History of uncontrolled brain metastasis unless:

• Previously treated with surgery, whole-brain radiation, or stereotactic radiosurgery.
• Stable disease for ≥60 days, without steroid use (or stable steroid dose established for ≥28 days before the first dose of TAK-931).

Symptomatic and/or progressive central nervous system (CNS) metastases.

Ongoing medical conditions, such as acute exacerbations of chronic illnesses, serious infections, or major surgery within 4 weeks before receiving the first dose of study drug.

Known history of human immunodeficiency virus (HIV) infection.

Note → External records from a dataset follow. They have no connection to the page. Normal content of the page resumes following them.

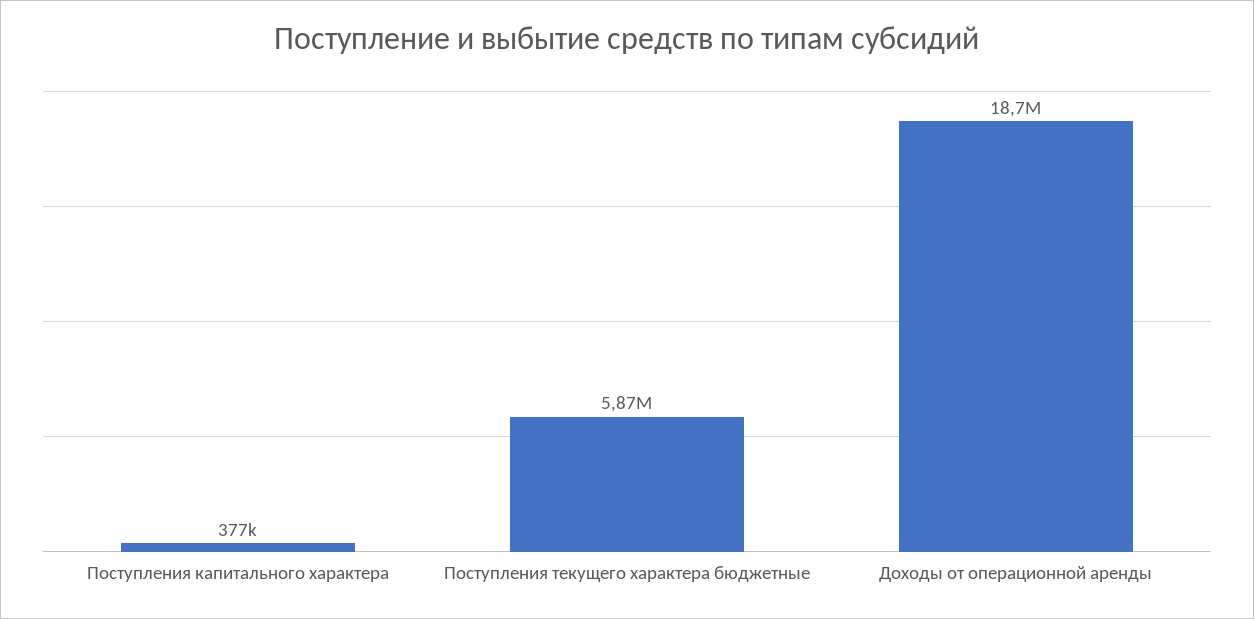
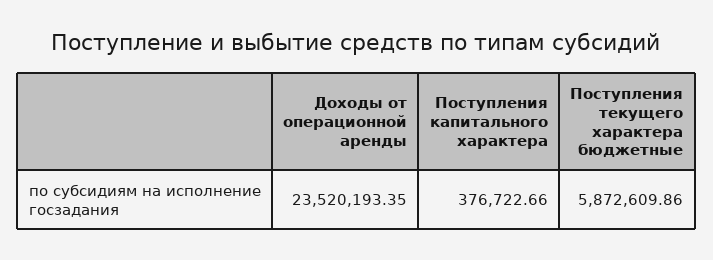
  {
    "Поступления капитального характера": 376722.66,
    "Поступления текущего характера бюджетные": 5872609.86,
-   "Доходы от операционной аренды": 18700000
+   "Доходы от операционной аренды": 23520193.35
  }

Known hepatitis B (HBV) surface antigen seropositive or detectable hepatitis C (HCV) infection viral load. Note: Participants who have positive hepatitis B core antibody or hepatitis B surface antibody can be enrolled but must have an undetectable hepatitis B viral load. Participants who have positive hepatitis C antibody must have an undetectable hepatitis C viral load.

Known gastrointestinal (GI) disease or GI procedure that could interfere with the GI absorption of study drug, such as total gastrectomy or GI conditions that could substantially modify gastric pH.